A few weeks ago I was talking to a neighbor I hadn’t seen in awhile, chatted for awhile and just catching up on things that happened in the past few months. The neighbor mentioned the Fairview fire since that’s one event everyone in my neighborhood will never forget and turns out that fire was sparked by a transformer that was arcing, a few people reported on it but the power company didn’t react fast enough or rather wasn’t able to get to it because of bureaucracy from the state and Riverside County. This is why electrical equipment needs to be updated every year instead of putting it off for years then get sued from fires that were sparked from old and outdated equipment.
 
Julia Child’s cooking appliances

She had various ranges in her home. She did have an old Garland gas stove that she likes. She also had a Westinghouse electric range in the same kitchen much of the time when she was in Cambridge.

And it may have seemed logical, but they only had electricity in the studio, but in the last series she did with Joc Papon, she was cooking on an electric cooktop while he had a gas cooktop on the same island so it was definitely a choice to cook on the electricity for her for the most part.

But like any good cook she clearly could cook on either, and I can cook on gas you can make up for the shortcomings of it pretty easily .

Somewhere my brother, Jeff made a recording of Julia Child when she was a guest on a show demonstrating some cooking and they were using a Maytag electric coil top cooktop. It was something that Maytag got when they bought out Hardwick.

And apparently it wasn’t performing well in the studio and Julia, Child said, this is unusual electricity usually cooks well and then she looks at the name on the cooktop and she says Maytag she says where is that little man we need to call him, it was hysterical. I’m sure if anybody from Maytag saw that clip they rolled over horror after her remarks lol.

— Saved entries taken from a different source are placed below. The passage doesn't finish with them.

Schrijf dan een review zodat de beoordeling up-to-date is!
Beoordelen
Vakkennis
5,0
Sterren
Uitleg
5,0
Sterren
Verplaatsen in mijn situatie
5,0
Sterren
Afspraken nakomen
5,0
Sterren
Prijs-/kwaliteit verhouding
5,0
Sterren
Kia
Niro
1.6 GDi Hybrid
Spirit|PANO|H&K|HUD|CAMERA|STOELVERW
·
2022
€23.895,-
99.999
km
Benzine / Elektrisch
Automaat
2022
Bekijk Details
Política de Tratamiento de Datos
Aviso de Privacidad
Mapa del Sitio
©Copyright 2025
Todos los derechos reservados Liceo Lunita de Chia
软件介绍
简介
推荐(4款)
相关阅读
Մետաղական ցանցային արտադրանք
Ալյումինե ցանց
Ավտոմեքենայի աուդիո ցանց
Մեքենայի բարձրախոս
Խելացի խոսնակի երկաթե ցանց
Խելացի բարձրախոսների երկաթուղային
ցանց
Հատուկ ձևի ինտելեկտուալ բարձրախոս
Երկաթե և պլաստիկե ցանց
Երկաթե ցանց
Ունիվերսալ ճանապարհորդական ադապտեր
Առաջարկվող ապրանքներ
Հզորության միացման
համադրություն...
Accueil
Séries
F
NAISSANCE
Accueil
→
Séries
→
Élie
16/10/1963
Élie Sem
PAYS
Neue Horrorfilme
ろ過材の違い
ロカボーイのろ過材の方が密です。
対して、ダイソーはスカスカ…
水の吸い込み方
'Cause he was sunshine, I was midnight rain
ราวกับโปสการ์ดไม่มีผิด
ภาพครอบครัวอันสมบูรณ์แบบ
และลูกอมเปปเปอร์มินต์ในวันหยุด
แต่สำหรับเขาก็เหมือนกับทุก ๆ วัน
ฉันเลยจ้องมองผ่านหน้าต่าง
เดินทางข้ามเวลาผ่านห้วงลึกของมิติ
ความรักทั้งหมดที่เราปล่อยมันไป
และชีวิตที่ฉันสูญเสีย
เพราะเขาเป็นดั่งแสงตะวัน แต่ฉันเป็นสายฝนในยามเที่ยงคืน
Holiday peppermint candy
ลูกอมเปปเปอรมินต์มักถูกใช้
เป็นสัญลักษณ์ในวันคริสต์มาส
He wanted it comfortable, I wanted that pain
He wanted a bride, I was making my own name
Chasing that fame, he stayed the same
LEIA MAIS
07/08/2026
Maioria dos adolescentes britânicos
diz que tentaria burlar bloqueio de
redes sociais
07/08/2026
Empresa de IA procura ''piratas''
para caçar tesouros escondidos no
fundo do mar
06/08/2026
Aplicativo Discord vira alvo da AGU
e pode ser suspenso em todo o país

Actually, this might have been the real beginnings of the end of a Maytag company when this happened.
John
 
Induction in Commercial Kitchens

I have a feeling that commercials kitchens in Europe are adopting induction at a faster rate than in the US.

 

Having read this thread, I snapped this photo last week of the kitchen when I stayed at a Holiday Inn near Heathrow airport.

 

Mostly induction in this kitchen but there is also one gas too (rear left).  Neat idea to have a mix of heat sources.

marky_mark-2022112908251305744_1.jpg
 
Induction is especially valuable when exhaust/ventilation is a problem (so a hotel kitchen, club kitchen, senior living kitchen etc would be exactly where it would be used the most).

I would suspect that most every Courtyard/Hilton Garden/Holiday Inn/pick your moderate level hotel that cooks a breakfast and maybe pub grub at night is being built with induction or is already induction for cooktops (probably with a Rational or other steam/microwave/infrared/impingement oven device) and may just have a single grill (with only sufficient ventilation for that grill).

Legacy places may still have gas, but as they get remodeled/kitchens shrunk they'll go right to induction and look like that hotel kitchen.